* [Change detection outputs]
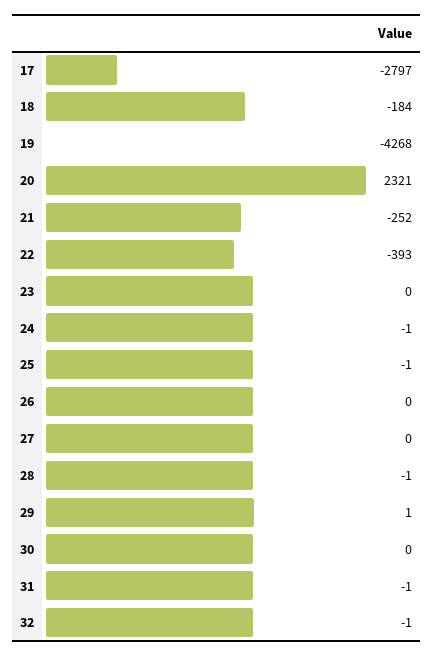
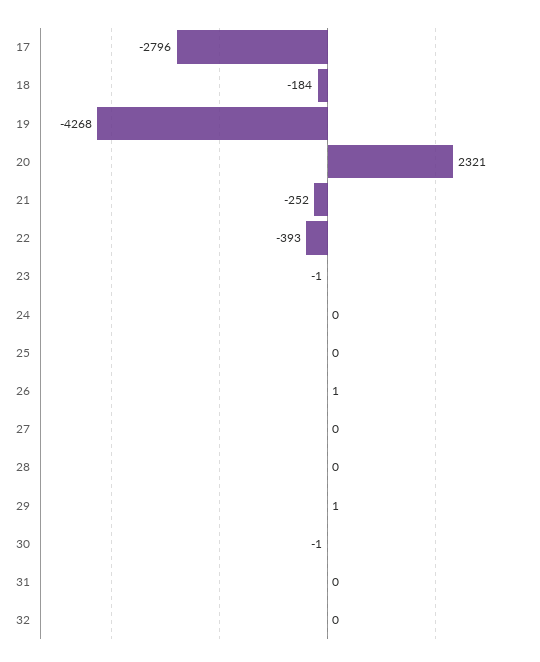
  {
-   "17": -2797,
+   "17": -2796,
    "18": -184,
    "19": -4268,
    "20": 2321,
    "21": -252,
    "22": -393,
-   "23": 0,
+   "23": -1,
-   "24": -1,
+   "24": 0,
-   "25": -1,
+   "25": 0,
-   "26": 0,
+   "26": 1,
    "27": 0,
-   "28": -1,
+   "28": 0,
    "29": 1,
-   "30": 0,
+   "30": -1,
-   "31": -1,
+   "31": 0,
-   "32": -1
+   "32": 0
  }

* [Assignment]
Transcribe the records word for word and include no pictures.

* [Task result]
  {
-   "17": -2797,
+   "17": -2796,
    "18": -184,
    "19": -4268,
    "20": 2321,
    "21": -252,
    "22": -393,
-   "23": 0,
+   "23": -1,
-   "24": -1,
+   "24": 0,
-   "25": -1,
+   "25": 0,
-   "26": 0,
+   "26": 1,
    "27": 0,
-   "28": -1,
+   "28": 0,
    "29": 1,
-   "30": 0,
+   "30": -1,
-   "31": -1,
+   "31": 0,
-   "32": -1
+   "32": 0
  }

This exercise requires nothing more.